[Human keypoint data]
________
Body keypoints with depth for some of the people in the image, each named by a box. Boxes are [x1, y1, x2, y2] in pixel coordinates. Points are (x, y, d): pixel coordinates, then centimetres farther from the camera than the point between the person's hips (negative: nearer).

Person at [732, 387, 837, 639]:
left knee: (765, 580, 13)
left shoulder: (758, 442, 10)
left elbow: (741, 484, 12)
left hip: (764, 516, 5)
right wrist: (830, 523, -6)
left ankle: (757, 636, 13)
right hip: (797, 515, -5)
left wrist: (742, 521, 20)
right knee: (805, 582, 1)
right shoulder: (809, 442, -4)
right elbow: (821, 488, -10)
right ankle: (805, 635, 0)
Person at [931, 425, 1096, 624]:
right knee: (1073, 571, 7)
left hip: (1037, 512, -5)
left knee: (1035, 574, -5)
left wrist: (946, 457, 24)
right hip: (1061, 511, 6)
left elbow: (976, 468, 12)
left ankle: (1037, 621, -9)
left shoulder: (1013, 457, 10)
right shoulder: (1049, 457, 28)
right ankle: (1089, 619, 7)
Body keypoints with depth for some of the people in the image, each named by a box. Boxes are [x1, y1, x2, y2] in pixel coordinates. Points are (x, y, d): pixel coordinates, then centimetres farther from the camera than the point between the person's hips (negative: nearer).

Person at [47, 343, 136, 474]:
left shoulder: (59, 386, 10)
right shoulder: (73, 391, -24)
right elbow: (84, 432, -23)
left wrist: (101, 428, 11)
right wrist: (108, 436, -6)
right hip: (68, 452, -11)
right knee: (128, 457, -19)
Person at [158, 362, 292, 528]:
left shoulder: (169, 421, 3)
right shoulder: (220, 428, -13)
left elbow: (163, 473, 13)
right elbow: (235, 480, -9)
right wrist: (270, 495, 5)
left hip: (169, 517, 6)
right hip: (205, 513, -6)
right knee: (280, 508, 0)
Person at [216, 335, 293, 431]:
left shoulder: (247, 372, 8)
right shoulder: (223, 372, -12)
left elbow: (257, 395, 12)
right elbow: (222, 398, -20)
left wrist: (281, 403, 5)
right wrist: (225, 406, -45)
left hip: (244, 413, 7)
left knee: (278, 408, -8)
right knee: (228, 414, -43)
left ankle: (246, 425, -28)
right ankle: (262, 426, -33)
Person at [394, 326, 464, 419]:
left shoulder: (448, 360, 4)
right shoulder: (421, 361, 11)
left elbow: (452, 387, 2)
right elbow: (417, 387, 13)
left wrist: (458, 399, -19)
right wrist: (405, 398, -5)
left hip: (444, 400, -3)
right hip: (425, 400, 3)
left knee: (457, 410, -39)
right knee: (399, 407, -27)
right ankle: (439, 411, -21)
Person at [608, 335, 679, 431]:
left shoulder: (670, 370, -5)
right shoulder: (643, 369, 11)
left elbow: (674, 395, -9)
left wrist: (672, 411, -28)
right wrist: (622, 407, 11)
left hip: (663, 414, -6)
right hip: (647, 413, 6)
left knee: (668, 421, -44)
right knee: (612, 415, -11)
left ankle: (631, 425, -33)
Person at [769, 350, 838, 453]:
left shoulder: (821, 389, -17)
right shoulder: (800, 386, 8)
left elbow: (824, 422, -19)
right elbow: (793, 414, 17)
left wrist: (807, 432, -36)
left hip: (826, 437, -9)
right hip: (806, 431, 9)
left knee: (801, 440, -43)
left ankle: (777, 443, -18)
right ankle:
________
EXERCISE: Count the lines in the rows above that contain the word "ankle". Give only the number.

ANSWER TO THIS PROBLEM: 10